Atlanta Season 3 Trailer: Things Are Getting Pretty Intense
From the friendly (if stifling) confines of Atlanta, Georgia, to the new, intoxicating, and sometimes bewildering locale of Europe, the upcoming season of "Atlanta" appears on track to deliver the strangest and most interesting batch of episodes yet in the hilarious and distinctive FX series. Fans have followed the humble musical origins of rapper Paper Boi (Bryan Tyree Henry), his at-times ineffectual manager/cousin Earn (Donald Glover), Earn's long-suffering girlfriend Van (Zazie Beetz), and the human embodiment of an enigma wrapped in a riddle of Darius (LaKeith Stanfield) for several years now. A total of 21 episodes of some of the most memorable and off-putting stories in all of television have been sprinkled over six (!) years of real-time as the unfathomably busy schedules of the core cast members have prevented the series from airing as consistently as fans may prefer.
Let it be a lesson to the kids out there that patience pays off, however, as our long wait since the season 2 finale in May of 2018 is finally about to end. The previous season saw our favorite group of ambitious misfits take to the skies and travel across the Atlantic Ocean for Paper Boi's big break — the tour of a lifetime that will bring the group to Europe. If they had trouble enough with dealing with the various colorful characters they encountered in their home city, the strange locales on the other side of the pond are set to pose a whole new level of challenges altogether. The latest trailer for season 3 puts their fish-out-of-water energy on full display, teasing some hilarious vignettes, some interpersonal drama, and all the bizarre detours we've come to love from "Atlanta." Check it out below!
Watch the Atlanta trailer
Yup, things are definitely getting a little intense, alright.
All our fan-favorite characters are back for another go-around as Paper Boi's musical career finally seems to have taken off. With fame and fortune come a whole host of unforeseen complications, however, as the newest trailer teases plenty of new developments that will be sure to keep him, Earn, Darius, and Van busy throughout the season ... like figuring out how to pronounce all those impossible European names.
"Atlanta" quickly established itself as one of the most nuanced, thoughtful, and hard-edged shows on television upon its debut way back in 2016 and nothing seems to have changed that during the long hiatus. All the prior marketing for season 3 over the last several months have gone out of their way to play up the return of exactly the sort of heightened, abstract, and slightly disturbing antics that landed "Atlanta" on the map in the first place. For anyone who has yet to pull the trigger and jump on board the series, it's actually pretty difficult to describe exactly what the show is "about" and, well, how it's about it. The series has proven capable of going from slapstick comedy to farce to horror, sometimes in the span of a few minutes within individual episodes, and all while providing a cutting commentary on race, class, and other social concerns.

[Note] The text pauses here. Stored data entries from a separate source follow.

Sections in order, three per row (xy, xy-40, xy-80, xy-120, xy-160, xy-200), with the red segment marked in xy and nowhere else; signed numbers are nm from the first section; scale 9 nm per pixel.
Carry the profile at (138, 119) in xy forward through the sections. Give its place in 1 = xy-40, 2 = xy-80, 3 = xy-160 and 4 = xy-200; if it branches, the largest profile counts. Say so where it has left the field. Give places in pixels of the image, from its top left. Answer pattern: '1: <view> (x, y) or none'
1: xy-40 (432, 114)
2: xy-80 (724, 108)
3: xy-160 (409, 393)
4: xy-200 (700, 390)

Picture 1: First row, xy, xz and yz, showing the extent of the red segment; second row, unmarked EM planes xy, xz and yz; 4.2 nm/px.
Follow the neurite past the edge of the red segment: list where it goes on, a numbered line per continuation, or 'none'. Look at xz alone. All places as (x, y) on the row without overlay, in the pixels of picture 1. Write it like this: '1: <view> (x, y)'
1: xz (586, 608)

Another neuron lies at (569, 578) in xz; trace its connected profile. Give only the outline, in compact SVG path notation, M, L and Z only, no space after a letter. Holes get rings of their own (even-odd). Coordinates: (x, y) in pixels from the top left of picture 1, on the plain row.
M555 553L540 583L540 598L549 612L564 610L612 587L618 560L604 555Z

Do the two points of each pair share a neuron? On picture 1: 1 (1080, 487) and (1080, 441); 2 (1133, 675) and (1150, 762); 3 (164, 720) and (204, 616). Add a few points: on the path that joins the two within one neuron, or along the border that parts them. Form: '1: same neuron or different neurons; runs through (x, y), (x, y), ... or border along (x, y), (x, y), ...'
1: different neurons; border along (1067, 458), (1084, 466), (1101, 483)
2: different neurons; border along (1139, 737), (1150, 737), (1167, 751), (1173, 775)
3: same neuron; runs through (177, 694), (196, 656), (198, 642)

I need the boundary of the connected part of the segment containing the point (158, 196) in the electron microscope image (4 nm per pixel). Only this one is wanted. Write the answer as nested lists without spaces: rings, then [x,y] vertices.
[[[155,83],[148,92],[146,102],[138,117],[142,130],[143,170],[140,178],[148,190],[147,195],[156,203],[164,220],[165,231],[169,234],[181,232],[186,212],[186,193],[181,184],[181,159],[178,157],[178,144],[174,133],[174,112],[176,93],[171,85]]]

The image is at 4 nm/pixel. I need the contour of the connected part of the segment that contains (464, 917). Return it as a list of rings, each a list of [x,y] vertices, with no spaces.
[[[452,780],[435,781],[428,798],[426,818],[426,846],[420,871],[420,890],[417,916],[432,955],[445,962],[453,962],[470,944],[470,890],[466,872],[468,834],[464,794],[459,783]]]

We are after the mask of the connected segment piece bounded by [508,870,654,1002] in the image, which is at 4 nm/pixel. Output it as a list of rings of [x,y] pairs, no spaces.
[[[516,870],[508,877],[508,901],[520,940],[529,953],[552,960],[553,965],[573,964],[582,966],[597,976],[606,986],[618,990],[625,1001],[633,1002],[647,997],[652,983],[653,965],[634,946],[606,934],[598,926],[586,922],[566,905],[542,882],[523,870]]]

The series comes from creator Donald Glover and his brother/screenwriting partner, Stephen Glover. To the dismay of fans, Donald Glover previously announced that the upcoming season and the fourth to follow will be the show's last. According to Glover, the story has simply reached its natural endpoint and will go out on its own terms. For those of us who've followed along since the beginning, that news should probably make us want to savor this final stretch of episodes as much as possible. Luckily, we'll get a double dose of "Atlanta" this year to help make up for that. Season 3 premieres on FX March 24, 2022, with the fourth and final season debuting towards the end of 2022.
Taking place almost entirely in Europe, Season 3 of Atlanta finds "Earn" (Donald Glover), "Alfred 'Paper Boi' Miles" (Brian Tyree Henry), "Darius" (LaKeith Stanfield) and "Van" (Zazie Beetz) in the midst of a successful European tour, as the group navigates their new surroundings as outsiders, and struggle to adjust to the newfound success they had aspired to.